Telah saya kumpulkan sebagian tentang berdiri dan saya sebutkan di dalamnya hadits-hadits dan atsar-atsar yang diriwayatkan tentang kesunnahannya dan pendapat yang melarangnya.

Saya jelaskan semua itu dengan memuji Allah Ta’ala. Maka siapa yang meragukan sesuatu dari hadits-haditsnya, hendaklah ia mempelajarinya, niscaya ia dapati keterangan yang menghilangkan keraguannya, insya’ Allah.

Syaikh bin Baz Rahimahullahu saat ditanya bolehkah berdiri menyambut tamu untuk menghormatinya, beliau menjawab:

Anda tidak harus berdiri menyambut orang yang datang. Barang siapa berdiri untuk menjabat tangannya dan menuntunnya—terlebih lagi tuan rumah dan para pemuka—ini merupakan akhlak yang mulia.

Sungguh, Nabi shallallahu alaihi wa sallam telah berdiri menyambut Fathimah radhiallahu anha (putri beliau, -red.). Demikian juga Fathimah radhiallahu anha berdiri menyambut kedatangan beliau.

Para sahabat berdiri atas perintah Nabi shallallahu alaihi wa sallam untuk menyambut Saad bin Muadz radhiallahu anhu ketika dia datang untuk menghukumi Bani Quraizhah.

Thalhah bin Ubaidillah radhiallahu anhu berdiri di hadapan Nabi shallallahu alaihi wa sallam ketika Kaab bin Malik radhiallahu anhu datang pada peristiwa diterimanya tobat beliau oleh Allah subhanahu wa ta’ala. Thalhah menjabat tangannya, mengucapkan selamat kepadanya, kemudian duduk.

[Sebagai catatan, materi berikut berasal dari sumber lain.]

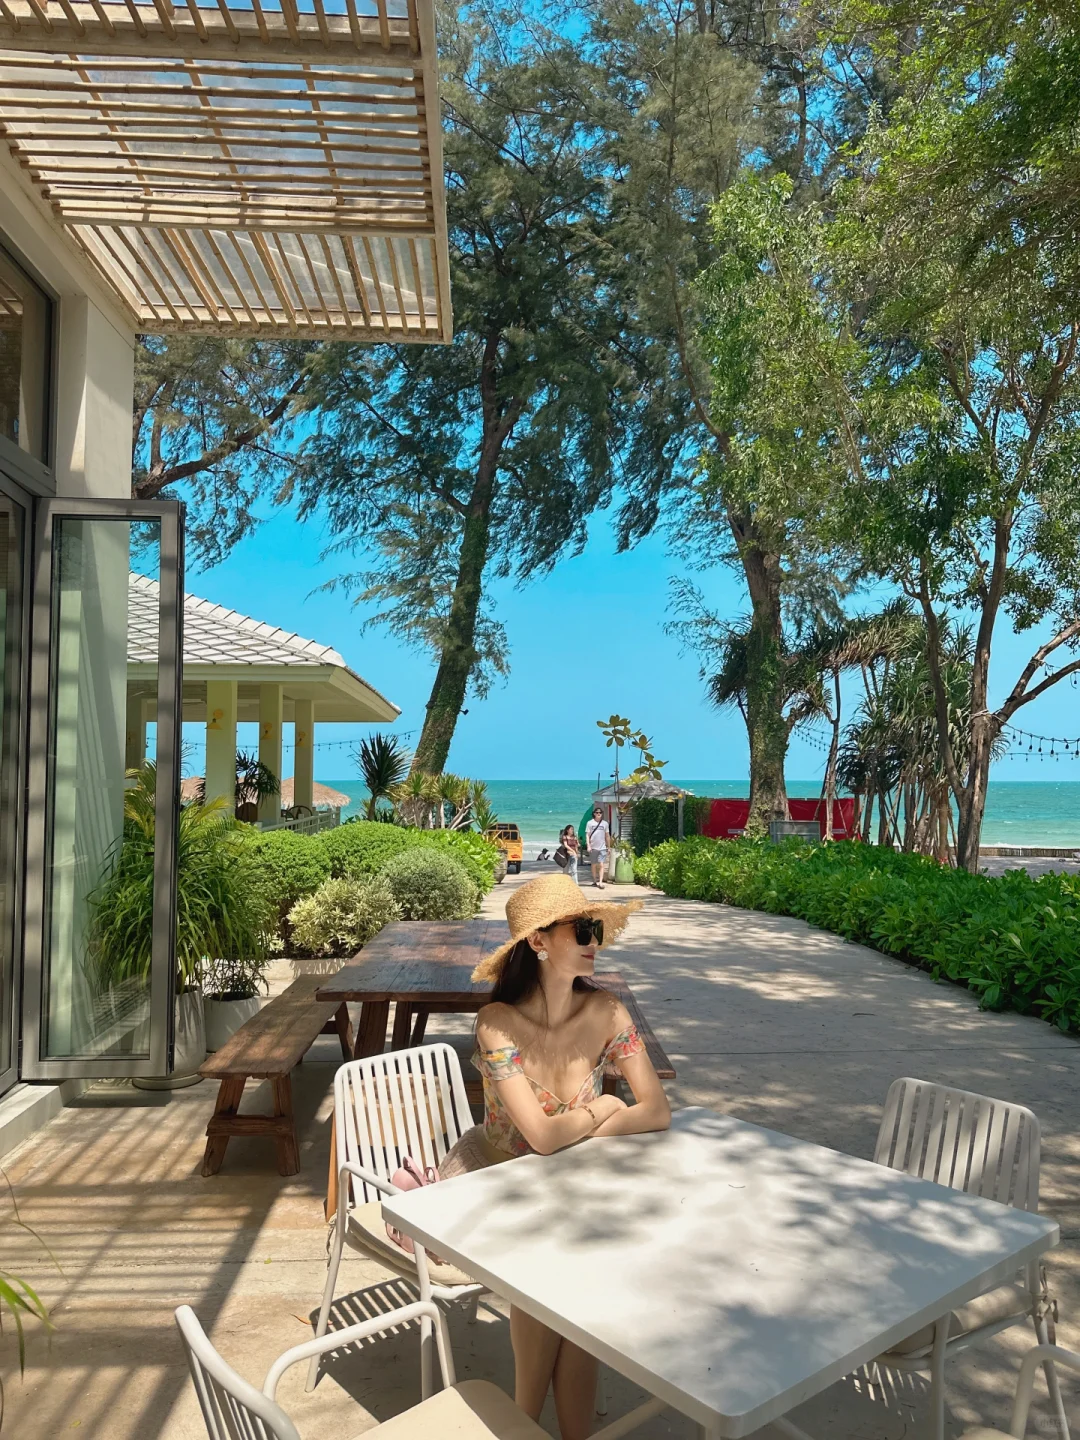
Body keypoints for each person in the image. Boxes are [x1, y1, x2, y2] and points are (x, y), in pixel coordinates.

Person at [439, 873, 670, 1440]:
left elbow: (658, 1110)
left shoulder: (608, 1011)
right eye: (582, 929)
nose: (595, 939)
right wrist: (601, 1110)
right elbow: (538, 1138)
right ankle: (525, 1421)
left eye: (595, 928)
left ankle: (548, 1430)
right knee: (556, 1287)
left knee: (577, 1297)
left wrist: (584, 1129)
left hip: (574, 1179)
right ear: (539, 942)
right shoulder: (498, 1023)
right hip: (498, 1180)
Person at [585, 804, 612, 889]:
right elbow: (587, 835)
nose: (598, 814)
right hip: (593, 847)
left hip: (602, 847)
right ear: (594, 814)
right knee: (593, 864)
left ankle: (600, 882)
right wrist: (588, 845)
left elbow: (607, 836)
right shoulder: (590, 823)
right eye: (597, 812)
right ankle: (594, 880)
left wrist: (609, 847)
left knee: (601, 864)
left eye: (600, 812)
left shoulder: (605, 824)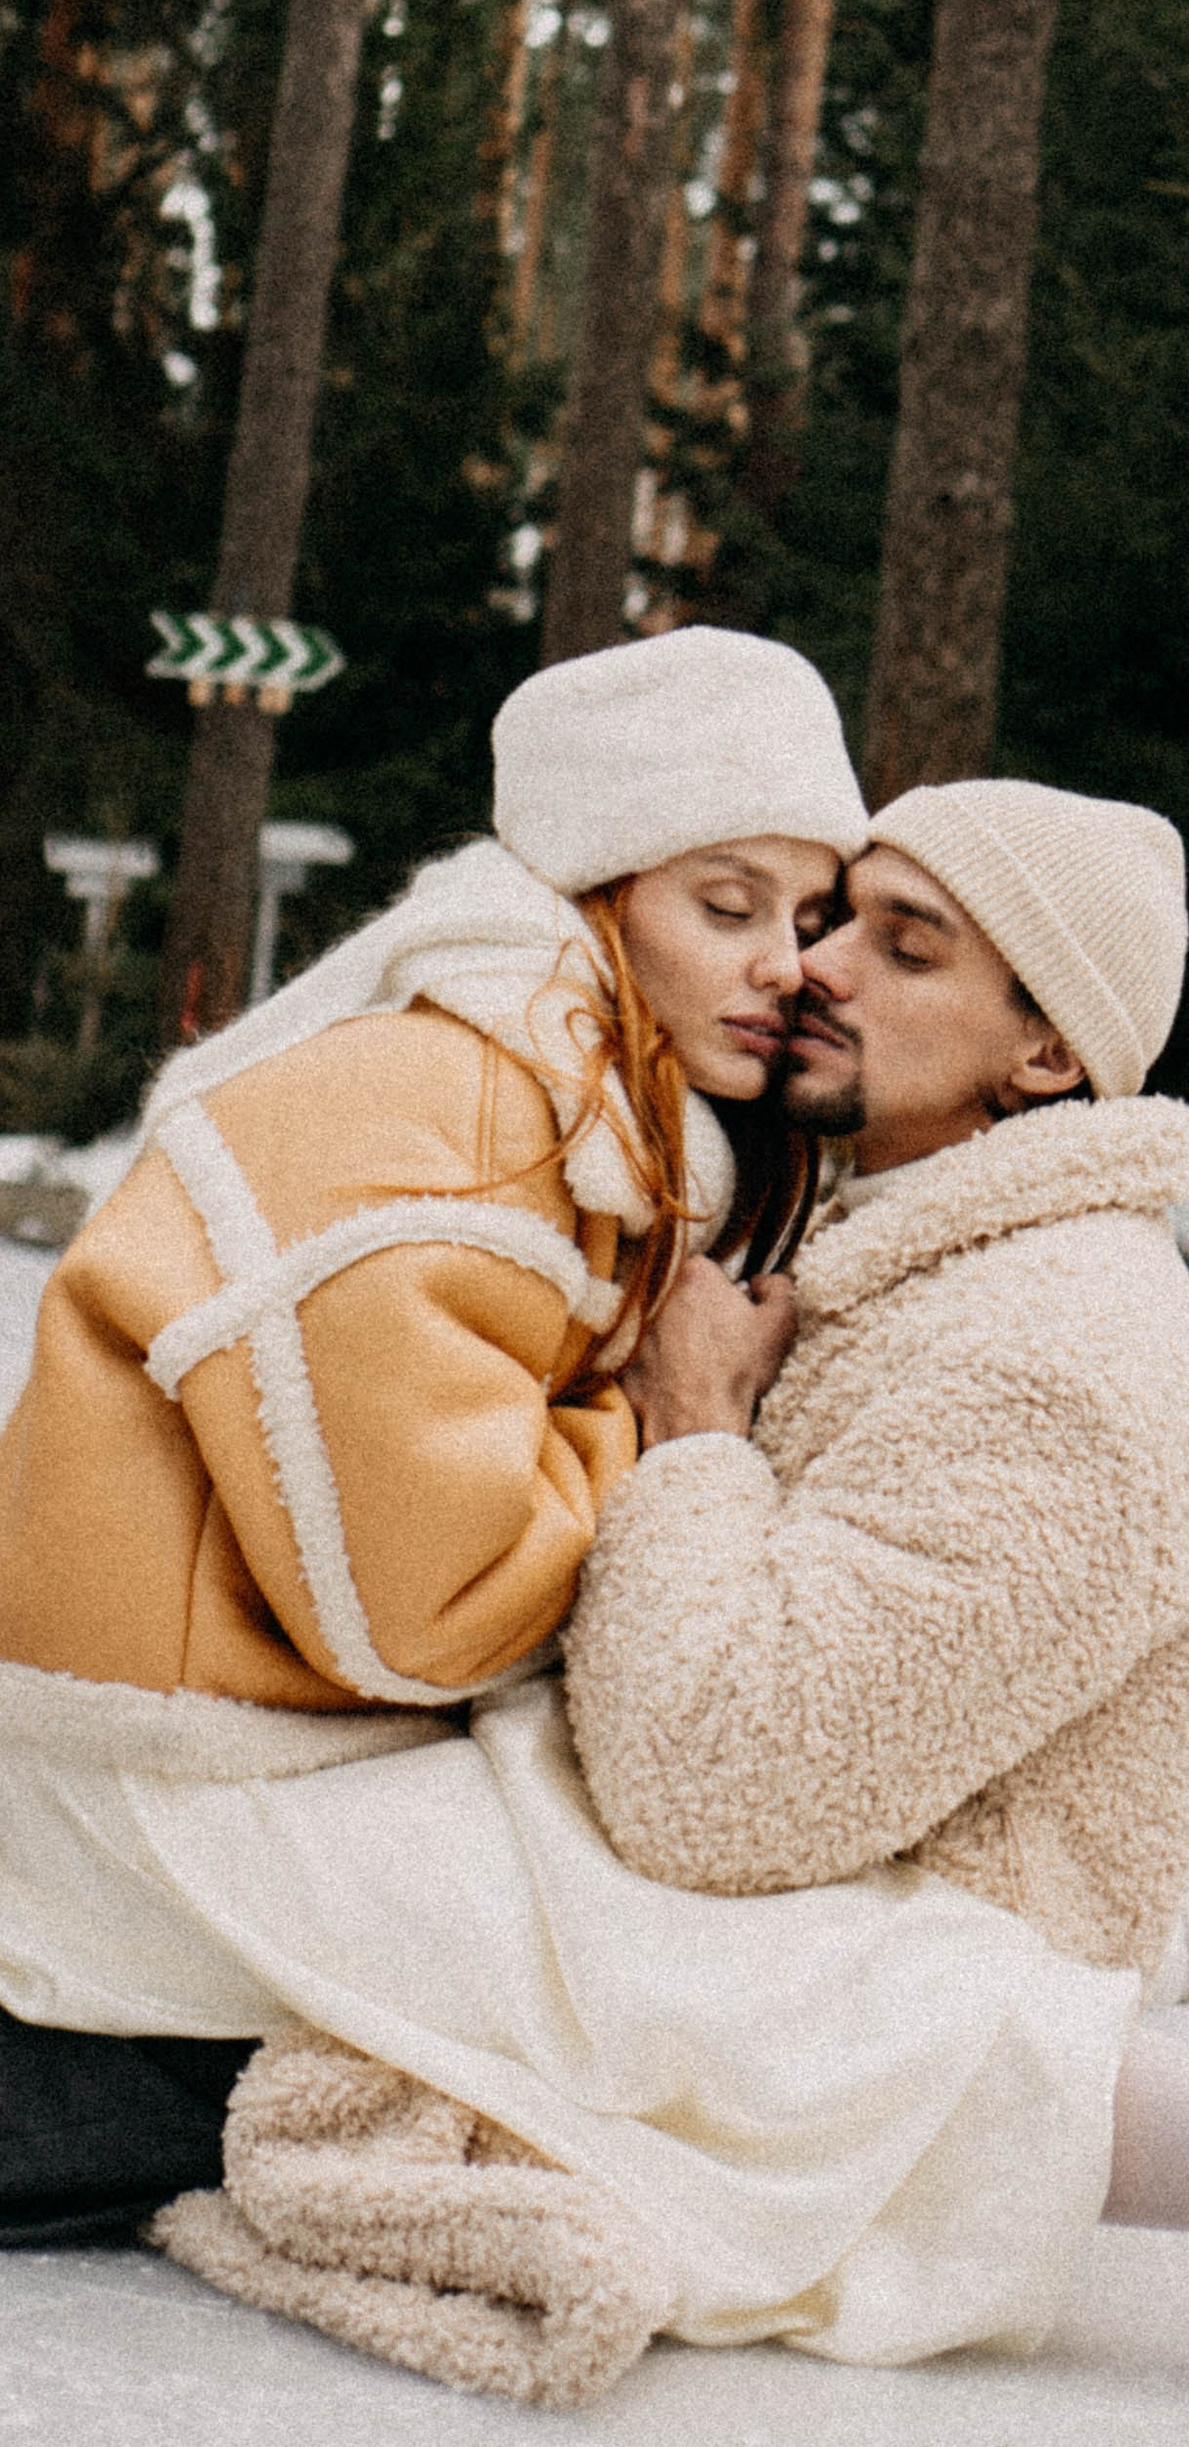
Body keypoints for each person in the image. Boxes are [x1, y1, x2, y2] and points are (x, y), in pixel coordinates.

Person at [114, 779, 1189, 2407]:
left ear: (1049, 1049)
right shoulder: (917, 1253)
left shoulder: (1055, 1359)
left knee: (319, 1862)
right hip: (864, 1841)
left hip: (899, 1930)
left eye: (905, 950)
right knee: (311, 1828)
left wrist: (696, 1431)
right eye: (839, 920)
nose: (816, 965)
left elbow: (711, 1788)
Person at [0, 624, 866, 2251]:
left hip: (254, 1734)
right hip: (167, 1781)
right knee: (678, 1983)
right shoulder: (463, 1108)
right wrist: (681, 1425)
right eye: (725, 903)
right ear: (601, 898)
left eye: (810, 918)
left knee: (707, 1930)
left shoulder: (583, 1113)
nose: (785, 966)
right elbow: (435, 1604)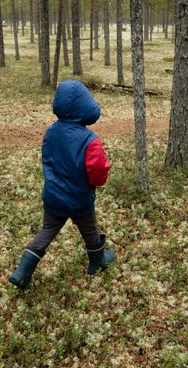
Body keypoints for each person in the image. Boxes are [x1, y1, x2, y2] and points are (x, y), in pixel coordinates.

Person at [9, 80, 115, 289]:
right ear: (85, 106)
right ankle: (97, 261)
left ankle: (22, 272)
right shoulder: (89, 140)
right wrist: (96, 184)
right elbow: (98, 171)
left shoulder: (51, 132)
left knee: (47, 230)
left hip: (54, 196)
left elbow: (49, 160)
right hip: (80, 199)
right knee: (90, 229)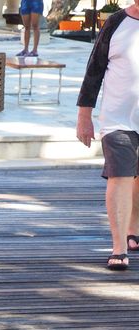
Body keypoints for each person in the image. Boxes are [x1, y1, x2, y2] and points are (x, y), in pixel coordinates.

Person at [77, 0, 139, 271]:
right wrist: (84, 117)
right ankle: (119, 247)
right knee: (121, 176)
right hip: (118, 120)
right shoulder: (115, 22)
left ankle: (133, 227)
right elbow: (94, 70)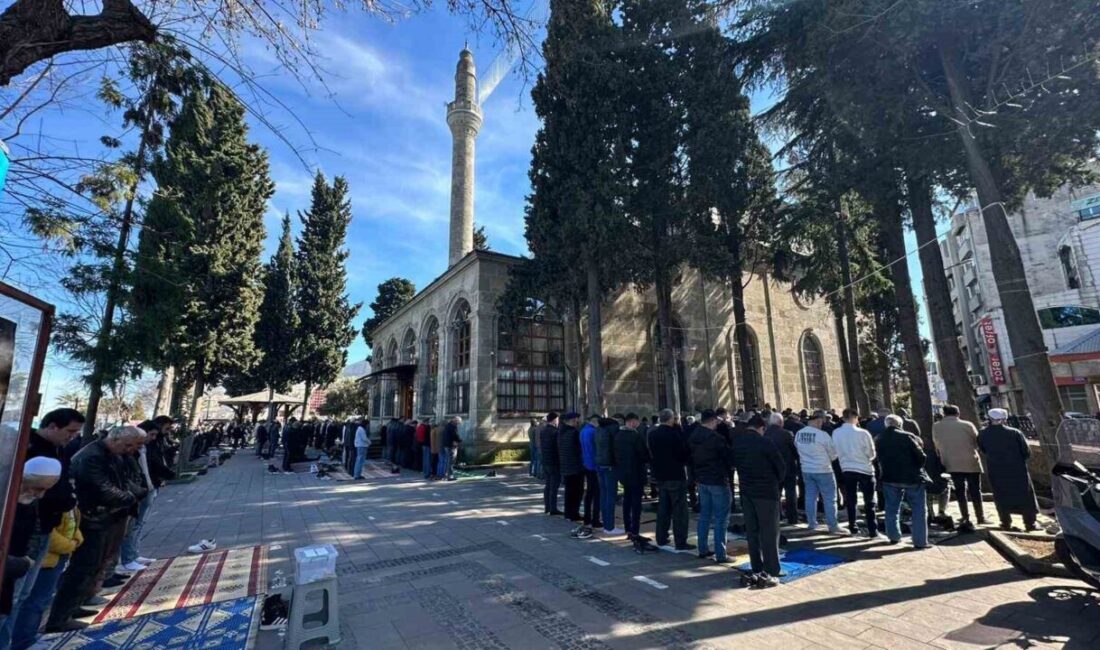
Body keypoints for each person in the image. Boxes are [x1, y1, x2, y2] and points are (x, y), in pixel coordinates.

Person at [45, 426, 147, 633]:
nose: (130, 450)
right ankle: (59, 617)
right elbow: (102, 487)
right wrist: (130, 497)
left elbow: (124, 481)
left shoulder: (113, 454)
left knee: (93, 564)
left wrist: (136, 493)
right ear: (115, 439)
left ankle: (73, 607)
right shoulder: (92, 456)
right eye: (128, 445)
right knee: (82, 566)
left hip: (105, 516)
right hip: (92, 517)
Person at [1, 409, 83, 646]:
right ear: (52, 426)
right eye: (70, 431)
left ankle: (20, 640)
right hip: (20, 536)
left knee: (24, 595)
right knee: (13, 596)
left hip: (40, 529)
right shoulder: (25, 450)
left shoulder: (58, 450)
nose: (72, 436)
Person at [2, 458, 62, 641]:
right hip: (9, 567)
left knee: (9, 610)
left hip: (17, 566)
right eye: (37, 488)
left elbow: (35, 529)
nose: (40, 495)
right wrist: (17, 564)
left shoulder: (28, 498)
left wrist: (30, 557)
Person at [731, 415, 786, 586]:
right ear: (762, 428)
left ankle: (756, 565)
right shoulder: (765, 443)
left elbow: (734, 464)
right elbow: (780, 467)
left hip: (747, 491)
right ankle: (772, 569)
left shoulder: (738, 443)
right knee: (769, 532)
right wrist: (777, 482)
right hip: (766, 492)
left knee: (752, 531)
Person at [119, 420, 175, 572]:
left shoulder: (148, 447)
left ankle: (134, 554)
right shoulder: (133, 450)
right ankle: (127, 558)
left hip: (149, 487)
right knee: (133, 525)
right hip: (140, 490)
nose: (153, 438)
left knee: (140, 523)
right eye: (151, 434)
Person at [979, 408, 1039, 531]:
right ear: (1005, 419)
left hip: (995, 469)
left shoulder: (983, 433)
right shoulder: (1015, 433)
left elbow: (983, 449)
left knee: (1000, 495)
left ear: (989, 419)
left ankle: (1005, 522)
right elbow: (1026, 452)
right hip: (1017, 469)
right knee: (1025, 495)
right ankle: (1030, 523)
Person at [877, 414, 929, 548]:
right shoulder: (907, 436)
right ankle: (920, 541)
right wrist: (917, 468)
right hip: (911, 477)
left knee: (891, 508)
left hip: (889, 477)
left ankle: (893, 536)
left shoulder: (879, 438)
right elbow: (921, 456)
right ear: (899, 424)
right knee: (918, 509)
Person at [933, 404, 986, 532]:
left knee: (960, 490)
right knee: (975, 490)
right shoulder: (967, 425)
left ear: (944, 414)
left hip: (951, 462)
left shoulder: (937, 426)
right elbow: (976, 441)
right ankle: (980, 517)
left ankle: (965, 516)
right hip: (970, 460)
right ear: (958, 413)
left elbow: (937, 443)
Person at [689, 410, 733, 562]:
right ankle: (721, 554)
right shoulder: (716, 438)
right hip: (717, 480)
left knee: (704, 516)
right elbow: (728, 458)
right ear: (714, 420)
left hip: (702, 480)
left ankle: (703, 548)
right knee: (721, 518)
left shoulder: (694, 435)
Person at [648, 409, 693, 550]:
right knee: (680, 510)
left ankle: (661, 537)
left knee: (664, 508)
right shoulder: (674, 434)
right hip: (675, 474)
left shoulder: (653, 434)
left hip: (661, 475)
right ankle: (681, 541)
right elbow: (684, 453)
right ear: (671, 419)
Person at [833, 408, 879, 538]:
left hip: (847, 468)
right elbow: (871, 452)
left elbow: (835, 450)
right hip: (864, 468)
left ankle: (853, 526)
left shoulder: (836, 432)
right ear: (855, 417)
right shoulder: (863, 433)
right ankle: (872, 529)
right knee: (869, 501)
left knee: (851, 500)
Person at [795, 410, 842, 534]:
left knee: (810, 497)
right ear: (818, 421)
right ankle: (833, 525)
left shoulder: (799, 434)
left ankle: (812, 523)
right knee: (830, 498)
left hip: (806, 469)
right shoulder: (822, 435)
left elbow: (797, 448)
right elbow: (833, 454)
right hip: (823, 469)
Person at [613, 413, 649, 540]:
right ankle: (635, 531)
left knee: (627, 501)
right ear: (633, 422)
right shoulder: (635, 436)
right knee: (636, 504)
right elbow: (644, 455)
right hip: (636, 473)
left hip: (623, 473)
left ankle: (628, 528)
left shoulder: (618, 436)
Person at [765, 412, 800, 525]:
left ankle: (778, 515)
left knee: (776, 494)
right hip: (788, 468)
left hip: (772, 469)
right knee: (791, 494)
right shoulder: (786, 434)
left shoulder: (765, 434)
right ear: (781, 422)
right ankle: (792, 517)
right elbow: (794, 451)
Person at [558, 413, 586, 533]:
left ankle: (568, 513)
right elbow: (579, 450)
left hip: (565, 465)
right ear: (573, 420)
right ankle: (574, 513)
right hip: (575, 466)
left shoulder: (560, 432)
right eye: (576, 420)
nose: (578, 422)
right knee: (577, 491)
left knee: (569, 491)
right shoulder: (574, 433)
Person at [594, 416, 621, 535]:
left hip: (600, 464)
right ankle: (610, 526)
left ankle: (606, 524)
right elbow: (616, 448)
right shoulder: (613, 429)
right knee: (610, 496)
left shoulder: (599, 430)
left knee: (604, 495)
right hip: (610, 465)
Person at [579, 415, 602, 537]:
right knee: (596, 493)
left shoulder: (583, 431)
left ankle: (587, 517)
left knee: (589, 493)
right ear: (596, 422)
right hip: (594, 465)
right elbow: (596, 449)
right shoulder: (594, 432)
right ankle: (595, 519)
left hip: (586, 464)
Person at [540, 413, 562, 514]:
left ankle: (547, 507)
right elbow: (557, 448)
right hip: (554, 462)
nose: (558, 421)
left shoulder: (543, 431)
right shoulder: (555, 432)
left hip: (545, 461)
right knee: (554, 486)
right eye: (557, 419)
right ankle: (553, 508)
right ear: (553, 420)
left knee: (548, 485)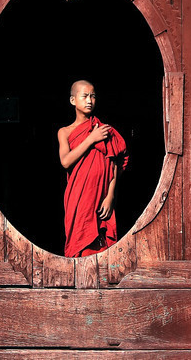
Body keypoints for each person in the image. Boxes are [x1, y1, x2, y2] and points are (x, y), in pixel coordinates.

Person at [58, 80, 128, 258]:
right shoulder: (64, 132)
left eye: (93, 96)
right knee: (79, 241)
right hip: (78, 197)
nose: (89, 100)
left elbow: (114, 164)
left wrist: (110, 196)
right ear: (73, 100)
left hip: (101, 196)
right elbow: (65, 162)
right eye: (85, 96)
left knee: (101, 245)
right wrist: (91, 139)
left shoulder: (103, 130)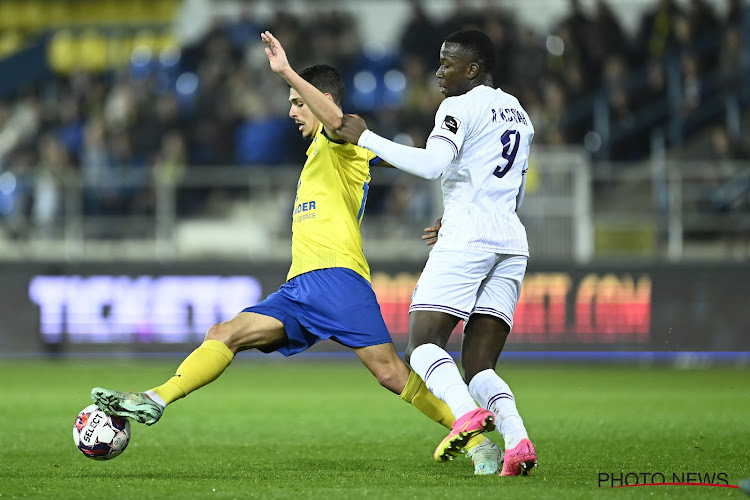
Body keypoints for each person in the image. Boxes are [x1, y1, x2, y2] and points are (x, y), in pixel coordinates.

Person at [90, 30, 502, 475]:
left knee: (391, 374)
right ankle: (155, 399)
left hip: (338, 278)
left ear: (320, 99)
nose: (291, 111)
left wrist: (286, 70)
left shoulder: (342, 140)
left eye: (297, 102)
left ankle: (478, 440)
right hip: (300, 287)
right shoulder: (317, 151)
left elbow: (337, 118)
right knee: (224, 333)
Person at [336, 29, 537, 476]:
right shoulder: (520, 113)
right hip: (510, 239)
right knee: (480, 365)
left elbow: (431, 165)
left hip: (468, 238)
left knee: (422, 347)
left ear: (473, 69)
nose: (439, 72)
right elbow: (514, 186)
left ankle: (465, 414)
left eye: (449, 64)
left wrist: (366, 137)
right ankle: (518, 440)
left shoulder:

Ini merupakan akhlak yang mulia.

•┈┈┈┈┈┈•❀❁✿❁❀•┈┈┈┈┈•

اللَّهُمَّ إِنِّي أَعُوذُ بِكَ أَنْ أُشْرِكَ بِكَ وَأَنَا أَعْلَمُ ، وَأَسْتَغْفِرُكَ لِمَا لا أَعْلَمُ

“Ya Allah, aku meminta pada-Mu agar dilindungi dari perbuatan syirik yang kuketahui dan aku memohon ampun pada-Mu dari dosa syirik yang tidak kuketahui”.